TextCat outcome depends on words that are not in the vocabulary

I am doing default Spacy TextCat on mainly sentences with company names in them. I thought about pretraining or something similar in order to have the model "understand" the company names before the TextCat training. As a preparation I looked at how the TextCat prediction depends on the specific company name. I did this by feeding the same sentence with only the company name (1 word) altered to the model and I found something strange: The TextCat prediction depends critically on the company name, also for names that do not appear in the training data. If I try different "nonsense" business names, that are not in the vocabulary (web_en_core_lg) then it gives different outcomes. I think I am missing something crucial here. What is the "real input" for the TextCat and why does it depend on random words that it does not know?

All of spaCy's models use hash embeddings: Can you explain how exactly HashEmbed works ?

This embedding strategy is used to avoid having to initialize with a fixed-size vocabulary at the beginning of training. Instead, there is no specific bound on the number of words the model is able to learn. New words will continue to influence the training.

Incidentally, even without the hash embeddings most models would learn from unseen words: pretty much all models will have some vector for unknown words that's being updated. Most models also have subword features, which will cause the model to be updated from unknown words.

Hi Honnibal,

Thank you for your answer. Do I understand correctly that not only in training but also when we use a previously trained model, unknown words are essentially mapped to random vectors? These vectors might randomly be associated strongly to a TextCat label. In practice I should first erase all words in a sentence that are not in the vocabulary to avoid the random effect of these associations?
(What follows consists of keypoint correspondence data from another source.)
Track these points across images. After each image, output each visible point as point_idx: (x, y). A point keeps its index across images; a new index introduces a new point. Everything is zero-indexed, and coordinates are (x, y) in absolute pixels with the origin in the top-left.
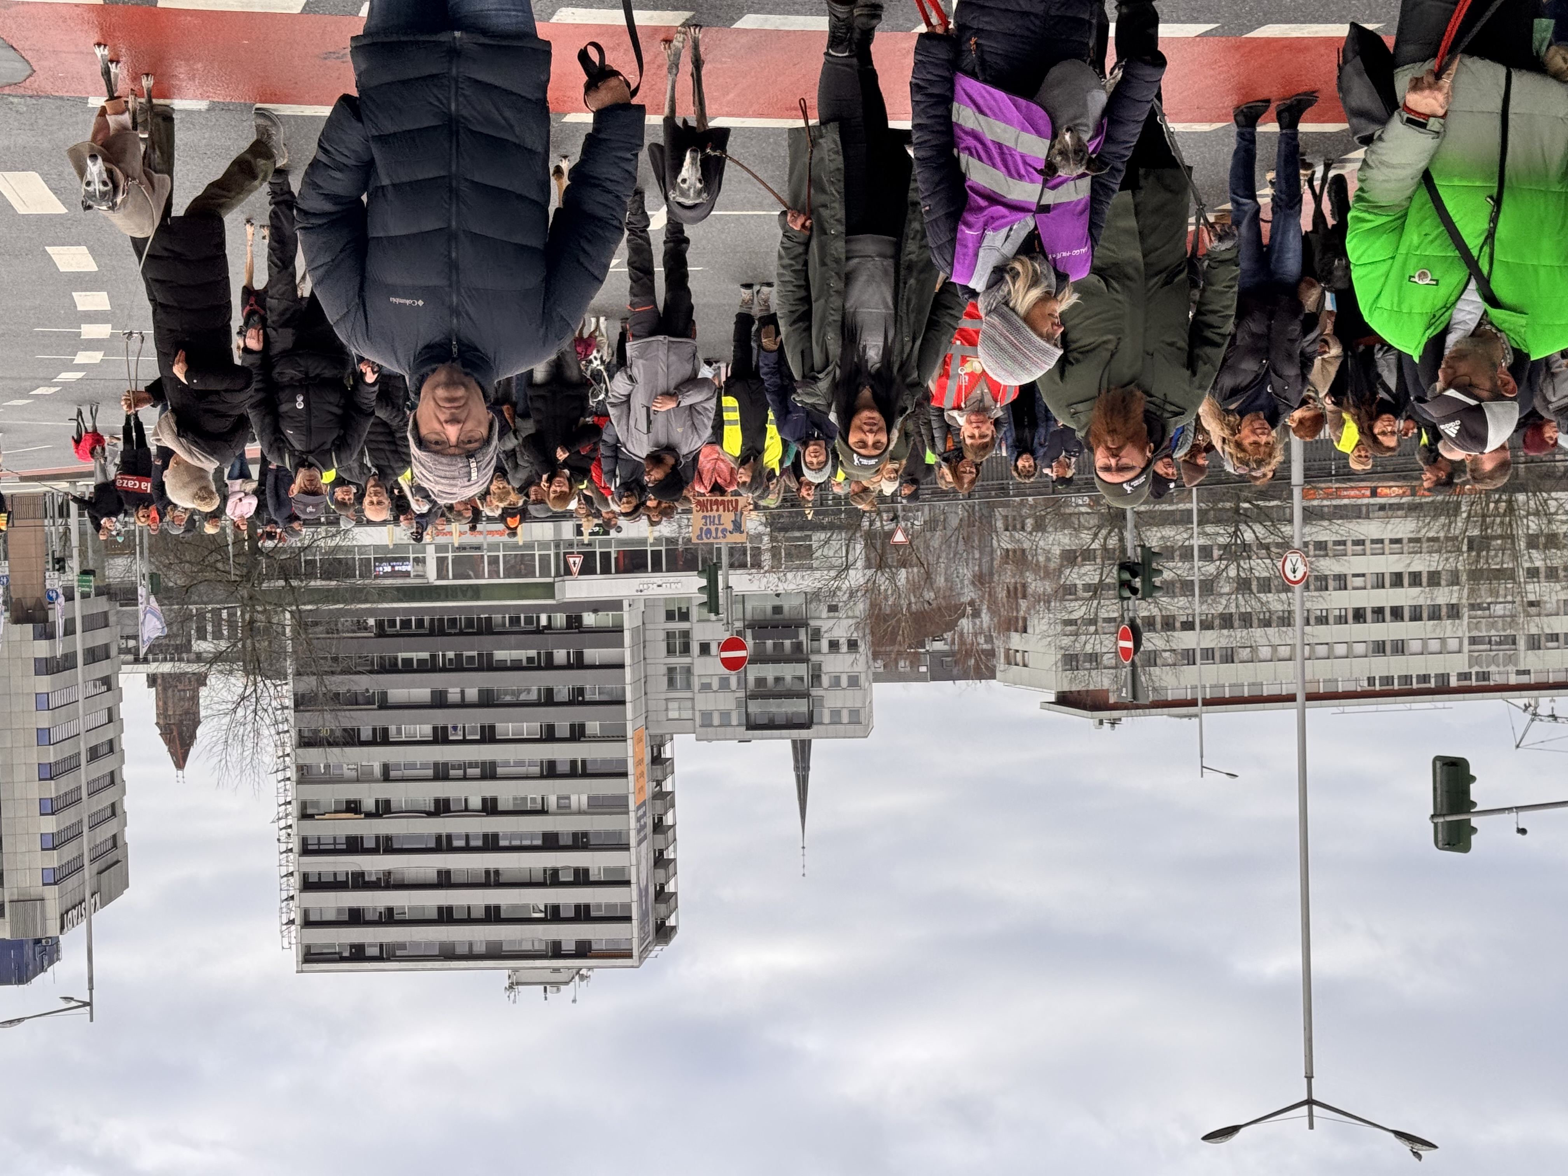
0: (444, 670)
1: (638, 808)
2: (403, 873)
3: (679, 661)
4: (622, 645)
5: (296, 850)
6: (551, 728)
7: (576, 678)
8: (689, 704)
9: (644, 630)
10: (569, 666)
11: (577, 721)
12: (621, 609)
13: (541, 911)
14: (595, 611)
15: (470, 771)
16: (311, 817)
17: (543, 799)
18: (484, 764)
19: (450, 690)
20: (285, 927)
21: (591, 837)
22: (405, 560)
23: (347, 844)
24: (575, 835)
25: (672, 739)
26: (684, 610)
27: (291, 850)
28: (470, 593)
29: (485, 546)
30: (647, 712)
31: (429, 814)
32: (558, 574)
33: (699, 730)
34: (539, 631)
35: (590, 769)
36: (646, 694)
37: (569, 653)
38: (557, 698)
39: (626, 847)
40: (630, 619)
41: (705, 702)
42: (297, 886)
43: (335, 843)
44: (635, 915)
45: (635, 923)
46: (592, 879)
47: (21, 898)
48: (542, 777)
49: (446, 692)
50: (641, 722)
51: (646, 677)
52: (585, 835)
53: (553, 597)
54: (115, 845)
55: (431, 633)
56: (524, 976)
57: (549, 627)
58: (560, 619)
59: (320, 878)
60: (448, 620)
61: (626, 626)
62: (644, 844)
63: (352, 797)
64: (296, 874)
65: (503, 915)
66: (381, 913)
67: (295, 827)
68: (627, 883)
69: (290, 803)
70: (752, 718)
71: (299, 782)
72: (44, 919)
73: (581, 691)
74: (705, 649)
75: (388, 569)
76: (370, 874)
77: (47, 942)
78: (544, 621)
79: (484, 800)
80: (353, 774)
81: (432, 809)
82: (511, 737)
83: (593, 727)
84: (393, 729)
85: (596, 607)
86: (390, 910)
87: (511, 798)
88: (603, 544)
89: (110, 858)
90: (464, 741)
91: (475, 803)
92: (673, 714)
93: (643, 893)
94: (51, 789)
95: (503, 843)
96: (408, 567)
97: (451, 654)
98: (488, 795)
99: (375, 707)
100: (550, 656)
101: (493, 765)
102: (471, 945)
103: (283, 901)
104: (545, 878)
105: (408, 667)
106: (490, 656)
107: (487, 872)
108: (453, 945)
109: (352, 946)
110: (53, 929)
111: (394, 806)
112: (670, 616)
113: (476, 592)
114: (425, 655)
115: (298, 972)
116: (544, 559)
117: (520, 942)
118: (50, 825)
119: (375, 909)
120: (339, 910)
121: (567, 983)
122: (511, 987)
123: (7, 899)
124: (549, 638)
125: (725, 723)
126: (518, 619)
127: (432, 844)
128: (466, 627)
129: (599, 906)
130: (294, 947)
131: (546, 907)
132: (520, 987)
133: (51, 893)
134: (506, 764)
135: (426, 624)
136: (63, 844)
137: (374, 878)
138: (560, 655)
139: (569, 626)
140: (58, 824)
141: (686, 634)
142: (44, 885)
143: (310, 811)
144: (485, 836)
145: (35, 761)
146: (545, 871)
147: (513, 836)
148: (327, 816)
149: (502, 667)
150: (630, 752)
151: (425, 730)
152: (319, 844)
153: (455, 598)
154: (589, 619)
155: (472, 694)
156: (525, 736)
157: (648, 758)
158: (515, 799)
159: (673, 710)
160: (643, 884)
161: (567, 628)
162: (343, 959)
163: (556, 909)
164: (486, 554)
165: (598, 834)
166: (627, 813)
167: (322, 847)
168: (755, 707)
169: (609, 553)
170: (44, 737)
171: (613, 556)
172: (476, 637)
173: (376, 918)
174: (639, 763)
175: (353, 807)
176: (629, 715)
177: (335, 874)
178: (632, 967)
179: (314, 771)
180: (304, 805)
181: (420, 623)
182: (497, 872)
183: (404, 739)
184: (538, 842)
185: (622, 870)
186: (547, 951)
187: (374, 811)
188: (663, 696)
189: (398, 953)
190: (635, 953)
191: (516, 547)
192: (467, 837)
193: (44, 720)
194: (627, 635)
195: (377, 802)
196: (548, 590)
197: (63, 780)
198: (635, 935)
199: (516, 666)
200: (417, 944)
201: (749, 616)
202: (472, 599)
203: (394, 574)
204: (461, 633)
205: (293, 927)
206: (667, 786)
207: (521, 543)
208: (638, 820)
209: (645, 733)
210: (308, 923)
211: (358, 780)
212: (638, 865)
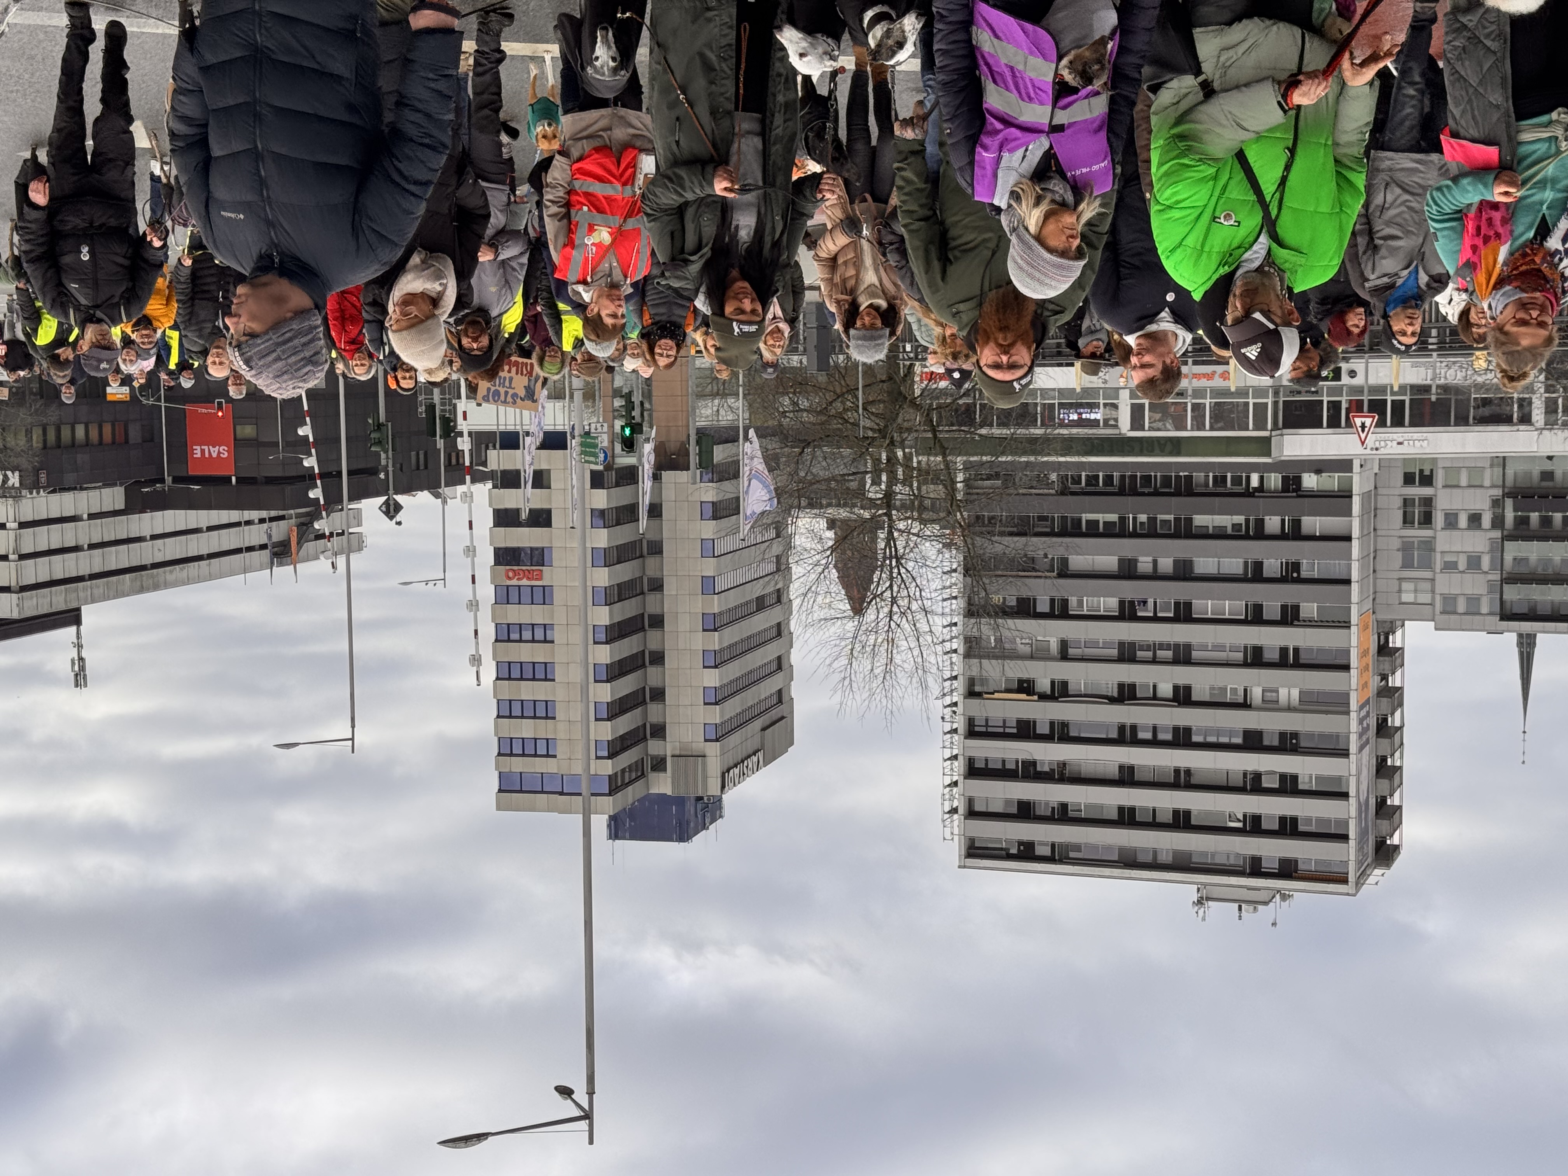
0: (1135, 535)
1: (1361, 707)
2: (1080, 765)
3: (1418, 533)
4: (1349, 513)
5: (961, 731)
6: (1258, 609)
7: (1290, 550)
8: (1427, 586)
9: (1376, 495)
10: (1282, 536)
11: (1290, 601)
12: (1351, 471)
13: (1239, 821)
14: (1318, 472)
15: (1161, 654)
16: (979, 695)
17: (1245, 690)
18: (1177, 646)
19: (1141, 559)
20: (947, 816)
21: (1302, 738)
22: (1092, 406)
23: (1017, 727)
24: (1283, 735)
25: (1403, 625)
26: (1427, 473)
27: (955, 731)
28: (1169, 447)
29: (1190, 392)
30: (1375, 593)
31: (1112, 700)
32: (1275, 427)
33: (1439, 617)
34: (1249, 493)
35: (1304, 658)
36: (1374, 571)
37: (1283, 521)
38: (1266, 573)
39: (1344, 753)
40: (1359, 484)
41: (1447, 584)
42: (962, 772)
43: (1004, 727)
44: (1352, 834)
45: (1352, 843)
46: (1301, 787)
47: (683, 753)
48: (1245, 664)
49: (1136, 561)
50: (1368, 605)
51: (1375, 551)
52: (1295, 735)
53: (1269, 454)
54: (780, 701)
55: (1121, 492)
56: (1216, 892)
57: (1261, 488)
58: (1274, 480)
59: (987, 764)
60: (1142, 477)
61: (1356, 489)
62: (1367, 750)
63: (1025, 676)
64: (960, 758)
65: (1193, 822)
66: (1053, 808)
67: (960, 705)
68: (1345, 795)
69: (955, 678)
70: (1508, 606)
71: (967, 655)
72: (705, 778)
73: (1296, 566)
74: (1451, 522)
75: (1074, 417)
76: (1043, 763)
77: (709, 800)
78: (1255, 482)
79: (1176, 688)
80: (1027, 650)
81: (1115, 694)
82: (1210, 616)
83: (1309, 609)
84: (1073, 601)
85: (1319, 467)
86: (1064, 806)
87: (1208, 687)
88: (1332, 391)
89: (774, 714)
90: (1155, 619)
91: (1166, 690)
92: (1407, 597)
93: (1362, 808)
94: (715, 641)
95: (1196, 738)
96: (1097, 415)
97: (1143, 518)
98: (1181, 682)
99: (1055, 574)
100: (1260, 523)
101: (1188, 647)
102: (1155, 852)
103: (945, 787)
104: (1245, 782)
105: (1093, 531)
106: (1189, 521)
107: (1177, 771)
108: (1134, 851)
109: (1020, 843)
110: (714, 788)
111: (1072, 689)
112: (1409, 479)
113: (1175, 446)
114: (1113, 517)
115: (960, 867)
116: (1260, 409)
117: (1213, 855)
118: (712, 678)
119: (1047, 803)
120: (1008, 802)
121: (1266, 903)
122: (1200, 902)
123: (669, 753)
124: (1260, 503)
125: (1473, 610)
126: (1224, 478)
127: (1114, 735)
128: (1162, 486)
129: (1308, 820)
130: (956, 838)
131: (1245, 816)
132: (1210, 903)
133: (712, 750)
134: (1204, 648)
135: (1116, 481)
136: (725, 699)
137: (1046, 769)
138: (1273, 523)
139: (1285, 488)
140: (721, 679)
141: (1428, 502)
142: (706, 740)
143: (977, 689)
144: (1176, 730)
145: (700, 611)
146: (1245, 774)
147: (1207, 732)
148: (996, 695)
149: (1204, 535)
150: (1354, 642)
151: (1109, 603)
152: (987, 726)
153: (1151, 453)
154: (1310, 481)
155: (1166, 564)
156: (1227, 616)
157: (1373, 647)
158: (1212, 688)
159: (1407, 592)
160: (1363, 798)
161: (1283, 491)
162: (1009, 857)
163: (1256, 819)
164: (1189, 402)
165: (1311, 736)
166: (1348, 713)
167: (990, 730)
168: (1514, 594)
169: (1340, 402)
170: (708, 586)
171: (1344, 406)
172: (1173, 499)
173: (1049, 814)
174: (1364, 654)
175: (1025, 687)
176: (1355, 596)
177: (1004, 761)
178: (1348, 894)
179: (984, 644)
180: (971, 682)
181: (1109, 479)
182: (1188, 772)
183: (1085, 612)
184: (1238, 740)
185: (1338, 780)
186: (1244, 866)
187: (1049, 692)
188: (1396, 575)
189: (1072, 855)
190: (1352, 878)
191: (1226, 392)
192: (1155, 729)
193: (709, 567)
194: (1356, 502)
195: (1053, 683)
196: (1264, 446)
197: (727, 631)
198: (1352, 857)
199: (1220, 535)
200: (1095, 847)
201: (1509, 482)
202: (1171, 454)
203: (1081, 423)
204: (1156, 493)
205: (956, 816)
206: (1395, 681)
207: (1233, 389)
208: (1361, 721)
209: (1372, 618)
210: (972, 814)
211: (1032, 657)
212: (1358, 775)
Does the same apply to words that do not have a vector ascribed?



Hi Bart,

I wouldn't erase the unknown words, no. The context around each word is used by the CNN, so you might be messing up the structure by removing the unknown words. The model also uses subword features (first character, suffix, word shape) to help derive the vector for each word. Layer normalization is also used to prevent large magnitudes.

The model has been designed to deal with unknown words in a reasonable way, as this is an expected thing that any NLP application will have to deal with. You can always do live updates of the model as well, to teach it new words.